Task item: Search the data below for the string "weight" and copy all lines where it shows up.

Start of Records for the task

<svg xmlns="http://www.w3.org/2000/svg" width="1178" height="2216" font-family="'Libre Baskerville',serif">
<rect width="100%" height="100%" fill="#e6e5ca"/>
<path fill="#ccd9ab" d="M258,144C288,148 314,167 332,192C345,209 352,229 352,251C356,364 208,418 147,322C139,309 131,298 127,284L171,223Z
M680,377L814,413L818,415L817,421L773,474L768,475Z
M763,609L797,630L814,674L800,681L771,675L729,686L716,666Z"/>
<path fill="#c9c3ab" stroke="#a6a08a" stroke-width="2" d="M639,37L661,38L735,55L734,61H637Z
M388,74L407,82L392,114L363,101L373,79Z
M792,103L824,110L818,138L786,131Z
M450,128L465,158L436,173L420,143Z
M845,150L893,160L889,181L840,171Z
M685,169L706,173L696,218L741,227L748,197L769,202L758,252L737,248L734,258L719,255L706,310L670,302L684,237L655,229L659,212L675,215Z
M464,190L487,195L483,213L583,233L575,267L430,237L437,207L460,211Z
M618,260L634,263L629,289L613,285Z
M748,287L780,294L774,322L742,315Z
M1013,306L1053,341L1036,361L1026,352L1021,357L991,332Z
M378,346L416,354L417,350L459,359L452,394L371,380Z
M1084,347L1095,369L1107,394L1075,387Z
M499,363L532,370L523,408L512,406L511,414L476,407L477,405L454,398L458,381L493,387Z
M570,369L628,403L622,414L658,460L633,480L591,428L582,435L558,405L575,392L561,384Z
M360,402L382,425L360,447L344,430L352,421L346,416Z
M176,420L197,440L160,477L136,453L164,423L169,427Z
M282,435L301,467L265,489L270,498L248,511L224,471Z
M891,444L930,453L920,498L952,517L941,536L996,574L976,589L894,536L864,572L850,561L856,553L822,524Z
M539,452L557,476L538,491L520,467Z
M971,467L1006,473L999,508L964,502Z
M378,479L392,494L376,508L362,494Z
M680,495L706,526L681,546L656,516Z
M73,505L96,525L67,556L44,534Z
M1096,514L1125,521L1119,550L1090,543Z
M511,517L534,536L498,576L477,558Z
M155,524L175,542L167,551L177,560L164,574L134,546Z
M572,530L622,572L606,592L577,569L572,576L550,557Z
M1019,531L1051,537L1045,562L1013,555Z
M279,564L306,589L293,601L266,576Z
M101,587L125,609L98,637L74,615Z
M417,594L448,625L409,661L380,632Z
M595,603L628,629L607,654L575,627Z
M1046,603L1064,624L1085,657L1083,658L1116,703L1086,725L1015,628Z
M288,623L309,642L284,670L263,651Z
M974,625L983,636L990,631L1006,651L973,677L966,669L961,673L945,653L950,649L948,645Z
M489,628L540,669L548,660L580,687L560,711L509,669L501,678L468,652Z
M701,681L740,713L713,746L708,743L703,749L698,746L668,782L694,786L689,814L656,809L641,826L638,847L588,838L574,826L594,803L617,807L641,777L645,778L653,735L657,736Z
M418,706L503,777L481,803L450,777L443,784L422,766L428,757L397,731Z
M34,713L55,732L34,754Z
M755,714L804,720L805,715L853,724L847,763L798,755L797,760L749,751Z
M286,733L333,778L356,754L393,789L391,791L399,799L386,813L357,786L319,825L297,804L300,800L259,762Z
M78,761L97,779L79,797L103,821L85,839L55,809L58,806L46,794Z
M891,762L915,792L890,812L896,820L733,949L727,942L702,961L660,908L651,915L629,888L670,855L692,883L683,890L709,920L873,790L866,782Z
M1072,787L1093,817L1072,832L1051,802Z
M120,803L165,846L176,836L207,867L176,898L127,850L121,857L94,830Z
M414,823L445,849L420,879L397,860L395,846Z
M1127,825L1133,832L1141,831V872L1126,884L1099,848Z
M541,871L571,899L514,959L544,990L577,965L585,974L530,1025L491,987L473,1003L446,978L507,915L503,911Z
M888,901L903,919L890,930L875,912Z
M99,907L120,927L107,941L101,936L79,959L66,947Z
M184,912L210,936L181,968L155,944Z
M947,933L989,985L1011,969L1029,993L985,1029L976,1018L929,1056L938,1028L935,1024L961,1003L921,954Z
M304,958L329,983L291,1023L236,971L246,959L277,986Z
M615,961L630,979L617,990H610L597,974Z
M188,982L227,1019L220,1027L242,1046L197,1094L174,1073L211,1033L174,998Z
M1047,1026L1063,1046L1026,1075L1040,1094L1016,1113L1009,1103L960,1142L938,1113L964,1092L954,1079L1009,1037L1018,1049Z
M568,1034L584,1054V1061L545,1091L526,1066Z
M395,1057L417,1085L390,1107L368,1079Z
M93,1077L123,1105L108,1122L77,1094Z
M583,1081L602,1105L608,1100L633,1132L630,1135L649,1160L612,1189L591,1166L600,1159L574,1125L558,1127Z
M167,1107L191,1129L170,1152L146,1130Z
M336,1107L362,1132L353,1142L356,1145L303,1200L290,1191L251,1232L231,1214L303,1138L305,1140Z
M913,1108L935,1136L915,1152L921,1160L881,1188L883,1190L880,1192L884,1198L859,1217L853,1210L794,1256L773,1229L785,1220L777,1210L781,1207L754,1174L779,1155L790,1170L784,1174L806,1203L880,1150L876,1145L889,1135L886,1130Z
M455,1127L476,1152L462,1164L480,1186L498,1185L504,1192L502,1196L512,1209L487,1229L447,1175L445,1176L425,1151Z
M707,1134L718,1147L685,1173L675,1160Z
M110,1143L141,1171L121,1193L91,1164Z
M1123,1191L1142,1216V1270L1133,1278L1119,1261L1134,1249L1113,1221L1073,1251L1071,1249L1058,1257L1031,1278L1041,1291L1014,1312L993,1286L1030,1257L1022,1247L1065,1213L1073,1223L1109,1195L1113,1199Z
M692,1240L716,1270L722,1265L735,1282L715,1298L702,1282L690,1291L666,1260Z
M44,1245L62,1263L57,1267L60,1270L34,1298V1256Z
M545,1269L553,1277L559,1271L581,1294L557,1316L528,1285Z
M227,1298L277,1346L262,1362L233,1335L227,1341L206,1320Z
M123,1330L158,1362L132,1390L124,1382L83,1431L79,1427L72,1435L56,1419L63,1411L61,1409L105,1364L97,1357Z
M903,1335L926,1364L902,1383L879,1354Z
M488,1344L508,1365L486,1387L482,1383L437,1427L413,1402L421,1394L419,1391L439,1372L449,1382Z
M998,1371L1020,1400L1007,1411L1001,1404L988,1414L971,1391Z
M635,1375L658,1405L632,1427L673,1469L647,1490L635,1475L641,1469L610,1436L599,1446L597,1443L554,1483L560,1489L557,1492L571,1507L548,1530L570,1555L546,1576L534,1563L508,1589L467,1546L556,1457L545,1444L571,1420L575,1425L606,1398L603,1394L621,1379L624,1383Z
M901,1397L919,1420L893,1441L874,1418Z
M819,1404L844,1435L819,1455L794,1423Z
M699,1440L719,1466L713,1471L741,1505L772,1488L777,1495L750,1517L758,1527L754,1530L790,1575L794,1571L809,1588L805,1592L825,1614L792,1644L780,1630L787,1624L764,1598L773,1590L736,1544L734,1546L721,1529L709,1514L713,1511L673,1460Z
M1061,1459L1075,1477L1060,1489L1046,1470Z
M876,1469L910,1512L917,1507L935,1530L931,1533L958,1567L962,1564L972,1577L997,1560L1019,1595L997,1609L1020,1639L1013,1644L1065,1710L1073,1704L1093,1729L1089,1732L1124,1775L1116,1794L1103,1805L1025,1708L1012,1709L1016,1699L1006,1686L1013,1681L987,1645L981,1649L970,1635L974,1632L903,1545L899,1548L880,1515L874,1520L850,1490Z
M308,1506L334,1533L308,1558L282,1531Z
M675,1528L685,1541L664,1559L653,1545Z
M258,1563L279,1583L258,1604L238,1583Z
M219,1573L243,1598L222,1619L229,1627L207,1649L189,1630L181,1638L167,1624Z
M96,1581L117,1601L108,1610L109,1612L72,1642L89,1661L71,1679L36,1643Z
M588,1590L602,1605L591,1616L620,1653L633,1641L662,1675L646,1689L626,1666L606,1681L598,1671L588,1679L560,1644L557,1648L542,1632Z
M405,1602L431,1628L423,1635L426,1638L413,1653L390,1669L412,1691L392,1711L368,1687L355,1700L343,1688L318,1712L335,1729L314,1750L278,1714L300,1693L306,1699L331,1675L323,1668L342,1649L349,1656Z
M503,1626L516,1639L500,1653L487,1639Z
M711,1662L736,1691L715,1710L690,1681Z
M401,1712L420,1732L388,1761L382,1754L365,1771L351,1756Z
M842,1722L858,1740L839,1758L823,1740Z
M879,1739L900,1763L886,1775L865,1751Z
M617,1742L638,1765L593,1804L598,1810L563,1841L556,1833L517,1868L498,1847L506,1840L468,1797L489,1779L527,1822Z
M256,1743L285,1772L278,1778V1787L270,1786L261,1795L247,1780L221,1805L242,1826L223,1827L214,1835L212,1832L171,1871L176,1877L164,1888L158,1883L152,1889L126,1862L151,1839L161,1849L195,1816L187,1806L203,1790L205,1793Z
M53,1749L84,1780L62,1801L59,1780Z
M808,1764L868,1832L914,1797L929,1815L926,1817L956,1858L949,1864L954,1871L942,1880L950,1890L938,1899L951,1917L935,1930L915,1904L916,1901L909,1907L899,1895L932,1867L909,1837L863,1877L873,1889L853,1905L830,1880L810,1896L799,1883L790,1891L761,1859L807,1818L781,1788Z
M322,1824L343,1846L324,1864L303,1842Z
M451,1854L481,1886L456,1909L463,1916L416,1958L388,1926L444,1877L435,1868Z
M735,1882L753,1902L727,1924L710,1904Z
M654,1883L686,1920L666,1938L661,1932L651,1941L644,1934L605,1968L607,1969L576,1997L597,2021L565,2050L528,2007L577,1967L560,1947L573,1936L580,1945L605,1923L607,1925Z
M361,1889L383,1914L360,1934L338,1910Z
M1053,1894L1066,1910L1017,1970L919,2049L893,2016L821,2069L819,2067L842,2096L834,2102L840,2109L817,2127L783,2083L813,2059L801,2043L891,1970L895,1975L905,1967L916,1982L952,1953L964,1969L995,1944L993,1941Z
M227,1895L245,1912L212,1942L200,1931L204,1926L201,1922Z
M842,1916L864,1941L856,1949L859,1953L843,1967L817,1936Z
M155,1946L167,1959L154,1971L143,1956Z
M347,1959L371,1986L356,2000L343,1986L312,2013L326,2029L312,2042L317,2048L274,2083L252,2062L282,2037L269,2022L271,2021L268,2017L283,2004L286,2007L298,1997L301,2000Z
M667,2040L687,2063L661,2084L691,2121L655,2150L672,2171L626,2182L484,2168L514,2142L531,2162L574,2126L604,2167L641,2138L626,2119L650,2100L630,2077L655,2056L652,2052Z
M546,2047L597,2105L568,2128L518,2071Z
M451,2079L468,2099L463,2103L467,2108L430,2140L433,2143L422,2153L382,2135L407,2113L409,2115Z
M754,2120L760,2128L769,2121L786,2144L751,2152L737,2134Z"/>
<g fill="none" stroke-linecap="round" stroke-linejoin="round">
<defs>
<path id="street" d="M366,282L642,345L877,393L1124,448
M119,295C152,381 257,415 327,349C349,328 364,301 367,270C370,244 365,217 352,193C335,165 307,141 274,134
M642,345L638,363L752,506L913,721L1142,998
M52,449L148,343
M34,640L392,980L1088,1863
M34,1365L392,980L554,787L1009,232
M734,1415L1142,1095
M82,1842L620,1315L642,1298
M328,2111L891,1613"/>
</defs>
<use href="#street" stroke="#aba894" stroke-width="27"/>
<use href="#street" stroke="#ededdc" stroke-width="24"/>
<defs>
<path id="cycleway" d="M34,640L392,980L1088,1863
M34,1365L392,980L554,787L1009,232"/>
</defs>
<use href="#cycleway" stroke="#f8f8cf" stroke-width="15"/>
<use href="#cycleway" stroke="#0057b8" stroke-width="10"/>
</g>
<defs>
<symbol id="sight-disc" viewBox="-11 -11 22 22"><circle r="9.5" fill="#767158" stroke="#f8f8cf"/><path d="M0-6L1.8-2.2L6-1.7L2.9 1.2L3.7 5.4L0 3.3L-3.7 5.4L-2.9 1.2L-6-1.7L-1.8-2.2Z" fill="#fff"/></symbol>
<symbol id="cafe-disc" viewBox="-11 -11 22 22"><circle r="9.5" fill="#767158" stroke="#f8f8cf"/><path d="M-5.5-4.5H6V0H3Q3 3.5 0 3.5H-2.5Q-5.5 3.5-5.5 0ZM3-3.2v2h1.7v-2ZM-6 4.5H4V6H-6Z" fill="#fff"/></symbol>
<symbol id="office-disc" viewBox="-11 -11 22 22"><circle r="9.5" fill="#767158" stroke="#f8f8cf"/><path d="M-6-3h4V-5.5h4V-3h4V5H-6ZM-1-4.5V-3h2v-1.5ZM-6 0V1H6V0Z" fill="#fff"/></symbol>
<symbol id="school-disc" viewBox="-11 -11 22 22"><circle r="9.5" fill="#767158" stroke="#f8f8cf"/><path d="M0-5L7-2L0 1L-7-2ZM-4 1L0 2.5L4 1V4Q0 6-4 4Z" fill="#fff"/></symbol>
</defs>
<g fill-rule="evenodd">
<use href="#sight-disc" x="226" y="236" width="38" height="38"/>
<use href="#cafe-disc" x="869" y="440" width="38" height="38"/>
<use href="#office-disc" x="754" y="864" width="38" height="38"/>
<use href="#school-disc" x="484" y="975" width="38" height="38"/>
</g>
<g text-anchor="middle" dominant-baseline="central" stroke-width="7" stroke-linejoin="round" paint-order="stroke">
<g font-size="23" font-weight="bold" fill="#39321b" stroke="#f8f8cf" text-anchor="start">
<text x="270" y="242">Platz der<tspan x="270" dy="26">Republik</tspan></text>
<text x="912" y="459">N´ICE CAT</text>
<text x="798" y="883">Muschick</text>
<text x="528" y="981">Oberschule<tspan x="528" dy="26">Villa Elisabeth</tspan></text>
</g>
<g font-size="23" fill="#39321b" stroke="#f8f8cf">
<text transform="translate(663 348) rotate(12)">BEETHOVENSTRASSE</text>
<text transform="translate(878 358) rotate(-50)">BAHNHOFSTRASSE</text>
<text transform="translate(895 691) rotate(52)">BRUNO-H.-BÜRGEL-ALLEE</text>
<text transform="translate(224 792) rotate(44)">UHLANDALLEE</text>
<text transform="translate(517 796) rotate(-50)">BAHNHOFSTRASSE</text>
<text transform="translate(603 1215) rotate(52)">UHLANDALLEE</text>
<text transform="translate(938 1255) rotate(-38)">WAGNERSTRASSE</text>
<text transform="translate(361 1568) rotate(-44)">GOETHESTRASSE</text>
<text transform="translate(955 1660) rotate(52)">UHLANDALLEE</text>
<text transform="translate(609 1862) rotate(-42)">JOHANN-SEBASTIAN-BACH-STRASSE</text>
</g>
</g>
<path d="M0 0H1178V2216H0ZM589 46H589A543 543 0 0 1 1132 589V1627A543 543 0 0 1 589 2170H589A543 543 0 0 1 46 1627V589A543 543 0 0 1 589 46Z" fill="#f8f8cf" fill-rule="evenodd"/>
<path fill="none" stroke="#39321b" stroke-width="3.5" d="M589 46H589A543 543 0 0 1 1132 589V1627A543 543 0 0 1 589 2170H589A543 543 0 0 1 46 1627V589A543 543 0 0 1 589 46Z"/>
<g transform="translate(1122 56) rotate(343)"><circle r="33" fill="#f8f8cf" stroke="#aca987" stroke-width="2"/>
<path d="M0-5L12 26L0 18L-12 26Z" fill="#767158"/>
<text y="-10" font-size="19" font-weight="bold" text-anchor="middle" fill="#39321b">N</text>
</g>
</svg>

End of Records for the task
Start of Records for the task

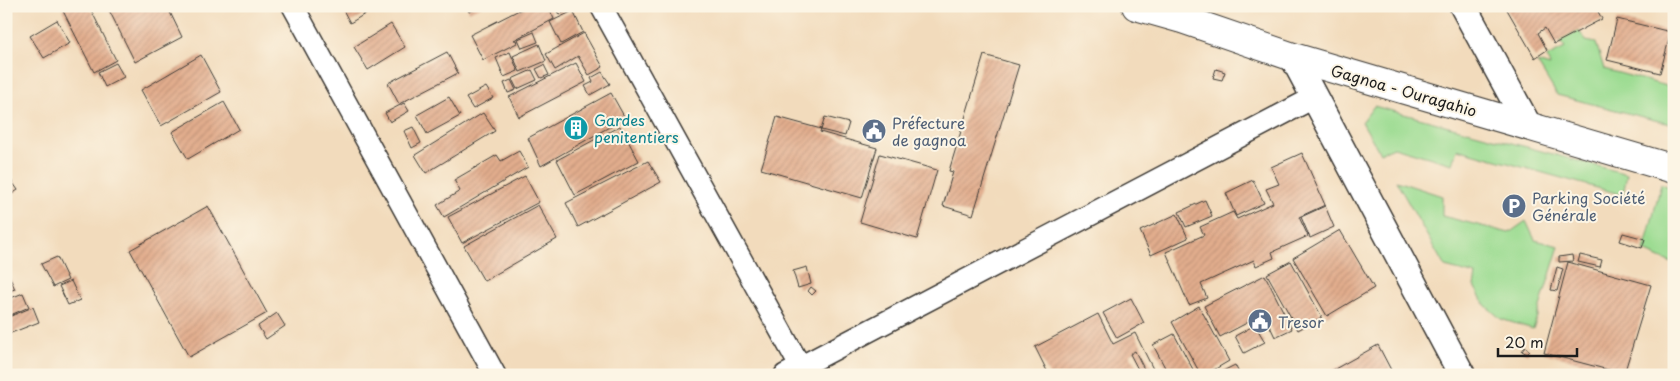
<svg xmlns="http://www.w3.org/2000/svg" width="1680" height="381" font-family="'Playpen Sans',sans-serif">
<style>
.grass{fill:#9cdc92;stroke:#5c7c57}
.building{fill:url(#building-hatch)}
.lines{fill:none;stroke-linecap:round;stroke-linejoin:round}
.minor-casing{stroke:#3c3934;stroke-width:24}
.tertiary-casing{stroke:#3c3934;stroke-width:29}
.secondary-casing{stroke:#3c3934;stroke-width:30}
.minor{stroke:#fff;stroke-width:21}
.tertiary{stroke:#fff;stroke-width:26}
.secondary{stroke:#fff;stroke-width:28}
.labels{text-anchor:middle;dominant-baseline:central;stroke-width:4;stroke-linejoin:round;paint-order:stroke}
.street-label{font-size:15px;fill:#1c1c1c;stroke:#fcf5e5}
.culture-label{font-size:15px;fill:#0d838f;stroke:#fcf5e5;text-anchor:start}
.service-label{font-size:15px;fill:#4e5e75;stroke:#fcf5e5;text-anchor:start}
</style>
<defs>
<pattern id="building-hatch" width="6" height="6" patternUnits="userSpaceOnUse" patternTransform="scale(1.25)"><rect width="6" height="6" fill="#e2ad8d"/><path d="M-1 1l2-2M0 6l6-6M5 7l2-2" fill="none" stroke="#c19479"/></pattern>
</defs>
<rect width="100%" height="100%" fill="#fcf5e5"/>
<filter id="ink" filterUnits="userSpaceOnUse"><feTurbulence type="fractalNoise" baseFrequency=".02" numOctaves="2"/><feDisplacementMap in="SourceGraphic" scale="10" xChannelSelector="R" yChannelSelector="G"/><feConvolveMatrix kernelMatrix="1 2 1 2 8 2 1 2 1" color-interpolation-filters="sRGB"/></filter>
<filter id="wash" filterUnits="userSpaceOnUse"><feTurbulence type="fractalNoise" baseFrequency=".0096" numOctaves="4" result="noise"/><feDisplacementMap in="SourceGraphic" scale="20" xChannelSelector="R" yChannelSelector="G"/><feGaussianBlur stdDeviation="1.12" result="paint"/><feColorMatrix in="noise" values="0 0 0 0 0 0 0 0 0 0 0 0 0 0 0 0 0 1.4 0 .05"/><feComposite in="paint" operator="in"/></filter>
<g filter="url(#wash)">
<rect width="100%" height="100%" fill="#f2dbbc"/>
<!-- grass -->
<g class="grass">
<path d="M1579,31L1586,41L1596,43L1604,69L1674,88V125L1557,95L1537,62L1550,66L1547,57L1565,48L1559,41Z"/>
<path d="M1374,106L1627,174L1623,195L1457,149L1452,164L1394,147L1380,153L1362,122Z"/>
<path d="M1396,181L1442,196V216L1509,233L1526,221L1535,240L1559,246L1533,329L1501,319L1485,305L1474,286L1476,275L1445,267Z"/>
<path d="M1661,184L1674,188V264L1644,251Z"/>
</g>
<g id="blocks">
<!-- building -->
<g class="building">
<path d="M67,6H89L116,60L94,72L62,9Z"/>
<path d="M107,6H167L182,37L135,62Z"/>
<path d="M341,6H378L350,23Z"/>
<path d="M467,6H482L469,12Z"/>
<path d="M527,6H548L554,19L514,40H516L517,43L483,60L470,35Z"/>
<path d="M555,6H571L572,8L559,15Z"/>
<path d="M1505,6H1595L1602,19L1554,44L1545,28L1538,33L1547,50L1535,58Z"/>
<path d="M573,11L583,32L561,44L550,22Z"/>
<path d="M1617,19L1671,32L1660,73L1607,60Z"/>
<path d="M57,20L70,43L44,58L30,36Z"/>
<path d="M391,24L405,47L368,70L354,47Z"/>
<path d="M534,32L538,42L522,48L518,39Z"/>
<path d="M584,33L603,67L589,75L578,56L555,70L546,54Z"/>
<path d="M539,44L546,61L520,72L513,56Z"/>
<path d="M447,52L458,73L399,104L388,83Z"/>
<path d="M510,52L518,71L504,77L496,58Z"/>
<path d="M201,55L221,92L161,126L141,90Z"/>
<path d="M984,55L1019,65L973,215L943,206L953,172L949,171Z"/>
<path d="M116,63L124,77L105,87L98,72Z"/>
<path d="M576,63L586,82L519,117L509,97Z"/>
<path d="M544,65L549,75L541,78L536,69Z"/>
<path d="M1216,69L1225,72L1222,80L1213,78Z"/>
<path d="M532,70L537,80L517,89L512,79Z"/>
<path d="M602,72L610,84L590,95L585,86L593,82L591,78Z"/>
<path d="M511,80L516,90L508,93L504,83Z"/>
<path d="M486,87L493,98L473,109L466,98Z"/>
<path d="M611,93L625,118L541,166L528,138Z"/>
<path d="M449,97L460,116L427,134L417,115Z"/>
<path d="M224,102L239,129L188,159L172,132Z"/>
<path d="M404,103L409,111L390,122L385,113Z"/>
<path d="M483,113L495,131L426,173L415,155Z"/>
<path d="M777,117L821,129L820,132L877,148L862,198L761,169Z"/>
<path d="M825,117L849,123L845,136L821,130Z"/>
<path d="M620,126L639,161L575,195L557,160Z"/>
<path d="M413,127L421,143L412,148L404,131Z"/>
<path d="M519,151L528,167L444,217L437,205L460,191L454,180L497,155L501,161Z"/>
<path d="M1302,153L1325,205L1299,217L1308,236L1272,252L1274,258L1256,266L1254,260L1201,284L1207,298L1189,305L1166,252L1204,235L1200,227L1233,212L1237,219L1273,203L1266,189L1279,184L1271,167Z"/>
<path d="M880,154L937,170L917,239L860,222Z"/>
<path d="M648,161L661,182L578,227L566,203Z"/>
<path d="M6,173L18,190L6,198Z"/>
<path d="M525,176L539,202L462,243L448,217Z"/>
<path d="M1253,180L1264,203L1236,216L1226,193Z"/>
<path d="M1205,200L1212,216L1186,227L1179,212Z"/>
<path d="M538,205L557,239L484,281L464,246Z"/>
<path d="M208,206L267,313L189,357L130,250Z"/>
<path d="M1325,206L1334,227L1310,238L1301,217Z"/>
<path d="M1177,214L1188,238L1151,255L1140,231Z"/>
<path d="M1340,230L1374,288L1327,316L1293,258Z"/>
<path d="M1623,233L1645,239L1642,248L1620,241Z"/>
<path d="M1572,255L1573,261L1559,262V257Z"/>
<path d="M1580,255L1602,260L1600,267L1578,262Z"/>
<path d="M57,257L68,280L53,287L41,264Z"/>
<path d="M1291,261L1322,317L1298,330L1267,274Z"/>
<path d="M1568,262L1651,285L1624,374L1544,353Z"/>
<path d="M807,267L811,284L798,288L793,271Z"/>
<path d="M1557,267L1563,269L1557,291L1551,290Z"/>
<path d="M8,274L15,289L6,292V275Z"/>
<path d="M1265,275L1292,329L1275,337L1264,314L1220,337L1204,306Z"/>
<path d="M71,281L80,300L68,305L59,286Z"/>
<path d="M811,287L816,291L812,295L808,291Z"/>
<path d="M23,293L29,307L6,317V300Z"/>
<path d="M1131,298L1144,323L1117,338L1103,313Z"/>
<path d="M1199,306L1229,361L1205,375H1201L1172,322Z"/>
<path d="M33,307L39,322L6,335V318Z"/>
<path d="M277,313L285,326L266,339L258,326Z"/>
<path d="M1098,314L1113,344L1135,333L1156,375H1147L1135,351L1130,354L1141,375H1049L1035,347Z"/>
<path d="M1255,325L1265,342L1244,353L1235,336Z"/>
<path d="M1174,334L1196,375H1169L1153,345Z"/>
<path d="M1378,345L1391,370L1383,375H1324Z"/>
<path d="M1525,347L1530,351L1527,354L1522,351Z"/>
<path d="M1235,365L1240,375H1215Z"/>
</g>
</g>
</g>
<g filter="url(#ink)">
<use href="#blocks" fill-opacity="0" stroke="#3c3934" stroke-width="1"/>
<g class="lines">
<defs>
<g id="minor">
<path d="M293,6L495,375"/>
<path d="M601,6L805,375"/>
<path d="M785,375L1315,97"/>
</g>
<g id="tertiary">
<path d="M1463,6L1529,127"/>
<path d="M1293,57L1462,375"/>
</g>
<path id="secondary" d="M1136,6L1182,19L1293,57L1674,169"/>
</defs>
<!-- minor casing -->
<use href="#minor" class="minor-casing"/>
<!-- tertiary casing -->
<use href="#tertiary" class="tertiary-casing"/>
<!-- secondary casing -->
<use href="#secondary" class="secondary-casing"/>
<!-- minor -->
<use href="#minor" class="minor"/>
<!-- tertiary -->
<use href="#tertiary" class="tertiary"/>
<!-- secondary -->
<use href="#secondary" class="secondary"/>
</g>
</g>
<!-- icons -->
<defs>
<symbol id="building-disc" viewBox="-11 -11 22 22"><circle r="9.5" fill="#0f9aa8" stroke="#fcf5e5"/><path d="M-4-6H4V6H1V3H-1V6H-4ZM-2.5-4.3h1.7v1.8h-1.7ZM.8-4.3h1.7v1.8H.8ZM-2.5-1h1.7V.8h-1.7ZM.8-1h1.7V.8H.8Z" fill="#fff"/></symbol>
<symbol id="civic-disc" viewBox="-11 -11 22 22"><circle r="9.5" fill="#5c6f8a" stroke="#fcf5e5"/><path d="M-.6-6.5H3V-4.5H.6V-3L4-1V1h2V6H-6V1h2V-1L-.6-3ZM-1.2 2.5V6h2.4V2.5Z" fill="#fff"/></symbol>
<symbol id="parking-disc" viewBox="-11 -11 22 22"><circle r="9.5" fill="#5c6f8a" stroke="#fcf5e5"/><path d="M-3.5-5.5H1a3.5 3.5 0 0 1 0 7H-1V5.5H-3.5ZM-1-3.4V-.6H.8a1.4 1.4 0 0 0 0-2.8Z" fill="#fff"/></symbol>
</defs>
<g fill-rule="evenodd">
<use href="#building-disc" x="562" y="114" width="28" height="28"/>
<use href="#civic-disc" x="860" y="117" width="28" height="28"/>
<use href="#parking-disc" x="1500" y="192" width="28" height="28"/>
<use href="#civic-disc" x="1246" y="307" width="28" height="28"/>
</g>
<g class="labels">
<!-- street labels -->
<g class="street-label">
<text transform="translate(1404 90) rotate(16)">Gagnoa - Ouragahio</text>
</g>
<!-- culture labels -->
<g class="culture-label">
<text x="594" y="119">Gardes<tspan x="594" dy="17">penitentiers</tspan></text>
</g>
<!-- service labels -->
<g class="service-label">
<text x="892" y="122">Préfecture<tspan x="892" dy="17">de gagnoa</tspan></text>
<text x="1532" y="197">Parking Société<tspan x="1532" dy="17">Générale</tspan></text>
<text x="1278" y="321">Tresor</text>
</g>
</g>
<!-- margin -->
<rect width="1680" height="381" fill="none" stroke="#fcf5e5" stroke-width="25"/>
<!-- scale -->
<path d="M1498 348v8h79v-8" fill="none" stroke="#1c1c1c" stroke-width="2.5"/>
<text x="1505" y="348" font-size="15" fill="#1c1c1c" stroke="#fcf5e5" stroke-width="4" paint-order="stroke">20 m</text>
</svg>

End of Records for the task

Solution below:
<g font-size="23" font-weight="bold" fill="#39321b" stroke="#f8f8cf" text-anchor="start">
<text y="-10" font-size="19" font-weight="bold" text-anchor="middle" fill="#39321b">N</text>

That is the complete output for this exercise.